There are, in fact, lots of reasons to think the two systems will differ as to costs. First, one clear advantage of a single-payer system is administrative simplicity: one set of forms to one payer. Experience in other countries shows that the armies of administrative assistants hired by providers and payers is no longer needed. Perhaps, this advantage will be offset by bringing in new patients, though many of these new patients will have been receiving care despite their lack of insurance. Some will pay for that care on their own. Some will try to do so and go bankrupt. Others will just become a cost to the system, paid for by those who ARE insured (in the form of higher rates) and by donations to non-profit institutions. The current system’s financial threads are not as easy to unravel as your casual remark implies.
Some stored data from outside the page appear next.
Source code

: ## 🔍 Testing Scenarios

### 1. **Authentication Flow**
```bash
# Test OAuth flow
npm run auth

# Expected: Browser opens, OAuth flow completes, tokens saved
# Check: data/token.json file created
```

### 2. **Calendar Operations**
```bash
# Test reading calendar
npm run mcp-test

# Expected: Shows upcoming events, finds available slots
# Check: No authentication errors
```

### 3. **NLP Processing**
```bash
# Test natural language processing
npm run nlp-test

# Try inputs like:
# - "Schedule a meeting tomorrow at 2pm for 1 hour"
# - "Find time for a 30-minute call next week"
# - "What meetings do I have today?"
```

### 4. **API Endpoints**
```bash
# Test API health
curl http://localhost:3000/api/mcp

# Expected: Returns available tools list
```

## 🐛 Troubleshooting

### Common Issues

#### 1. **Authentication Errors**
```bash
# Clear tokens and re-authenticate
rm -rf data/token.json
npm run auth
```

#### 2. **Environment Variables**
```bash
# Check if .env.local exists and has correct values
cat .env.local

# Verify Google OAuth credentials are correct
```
Equally important, it is still not clear exactly what care will be covered by the system. Obviously, the answer to this question will have a big impact on costs.
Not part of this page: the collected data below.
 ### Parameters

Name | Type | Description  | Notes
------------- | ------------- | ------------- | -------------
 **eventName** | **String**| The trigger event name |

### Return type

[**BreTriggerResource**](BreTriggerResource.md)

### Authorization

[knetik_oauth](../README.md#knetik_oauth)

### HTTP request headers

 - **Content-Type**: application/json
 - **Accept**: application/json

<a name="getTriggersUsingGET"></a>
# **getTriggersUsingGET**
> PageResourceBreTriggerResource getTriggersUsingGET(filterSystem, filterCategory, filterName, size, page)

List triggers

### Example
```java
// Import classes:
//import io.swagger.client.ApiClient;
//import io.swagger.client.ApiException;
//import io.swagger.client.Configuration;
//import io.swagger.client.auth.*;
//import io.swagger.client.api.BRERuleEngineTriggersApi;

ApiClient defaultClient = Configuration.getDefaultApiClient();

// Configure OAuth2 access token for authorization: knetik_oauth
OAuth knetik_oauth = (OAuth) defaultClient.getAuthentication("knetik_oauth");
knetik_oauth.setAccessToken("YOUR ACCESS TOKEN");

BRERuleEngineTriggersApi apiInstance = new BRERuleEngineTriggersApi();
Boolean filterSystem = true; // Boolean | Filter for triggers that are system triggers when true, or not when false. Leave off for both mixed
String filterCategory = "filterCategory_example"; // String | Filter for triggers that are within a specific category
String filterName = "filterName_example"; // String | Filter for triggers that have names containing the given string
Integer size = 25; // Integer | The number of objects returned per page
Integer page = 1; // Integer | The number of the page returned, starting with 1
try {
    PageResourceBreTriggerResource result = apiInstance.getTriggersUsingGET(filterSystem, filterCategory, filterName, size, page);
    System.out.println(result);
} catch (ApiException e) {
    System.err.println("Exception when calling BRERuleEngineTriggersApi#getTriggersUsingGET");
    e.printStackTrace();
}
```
The point of my previous post was simple. Until the implications of this complex, highly interwoven system are well-defined, cost estimates are likely to be wildly inaccurate: nay, useless. Anyone familiar with economic estimates knows that economic statisticians are unable not only to predict future numbers accurately, but even to correctly describe the recent past, which is why economic numbers are constantly being revised. Adding the kinds of uncertainties mentioned briefly above makes this exercise completely useless.
I put “tax” in quotes because premiums for Medicare Part B are just that: insurance premiums, not a tax. Yes, of course, the system will be paid for, but taxes are only one of several ways to achieve that end.
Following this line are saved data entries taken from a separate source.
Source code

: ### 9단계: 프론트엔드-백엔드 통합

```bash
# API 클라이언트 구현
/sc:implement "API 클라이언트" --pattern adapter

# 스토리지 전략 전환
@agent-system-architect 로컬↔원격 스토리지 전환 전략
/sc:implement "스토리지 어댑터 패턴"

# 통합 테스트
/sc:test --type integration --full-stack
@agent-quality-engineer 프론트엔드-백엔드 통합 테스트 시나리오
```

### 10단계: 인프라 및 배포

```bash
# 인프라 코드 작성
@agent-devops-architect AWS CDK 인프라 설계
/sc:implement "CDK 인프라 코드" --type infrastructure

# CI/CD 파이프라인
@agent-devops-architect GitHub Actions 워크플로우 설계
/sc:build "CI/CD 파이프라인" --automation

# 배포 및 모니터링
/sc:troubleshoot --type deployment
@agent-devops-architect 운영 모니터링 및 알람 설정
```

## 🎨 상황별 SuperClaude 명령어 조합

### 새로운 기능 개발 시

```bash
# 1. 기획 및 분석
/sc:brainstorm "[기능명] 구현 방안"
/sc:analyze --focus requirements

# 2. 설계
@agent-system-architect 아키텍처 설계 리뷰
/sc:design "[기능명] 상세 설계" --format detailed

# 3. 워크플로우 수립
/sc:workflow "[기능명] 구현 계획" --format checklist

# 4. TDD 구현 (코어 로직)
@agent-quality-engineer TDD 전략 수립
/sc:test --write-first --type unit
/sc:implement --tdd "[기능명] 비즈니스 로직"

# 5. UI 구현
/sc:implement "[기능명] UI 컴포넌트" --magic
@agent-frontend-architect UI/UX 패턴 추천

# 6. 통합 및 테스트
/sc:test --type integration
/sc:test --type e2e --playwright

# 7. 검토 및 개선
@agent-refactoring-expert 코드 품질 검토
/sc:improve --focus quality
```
As long as Vermonters have all the available data — including the best estimates of cost AND the intended method of paying those costs — before making the actual decision to move to the new system, I fail to see the problem.
Obviously, however, just as Mr. Brock fears that his opponents will misconstrue his plans by using partial data and suggestions not ready for public consumption, there’s political hay to be made by those opposed to ANY attempt to change the system in fearmongering over costs and tax mechanisms which may or may not be proposed.
Good grief, it’s pretty simple. Brock is proposing to review everything in the tax code, one being potentially eliminate income sensitivity for trust funders so they can no long sit in the Mansions off Spear St and less property tax then the guy down in the New North End who lives in a simple ranch house.
Shumlin appears to be against it, supporting giving millionaires tax breaks.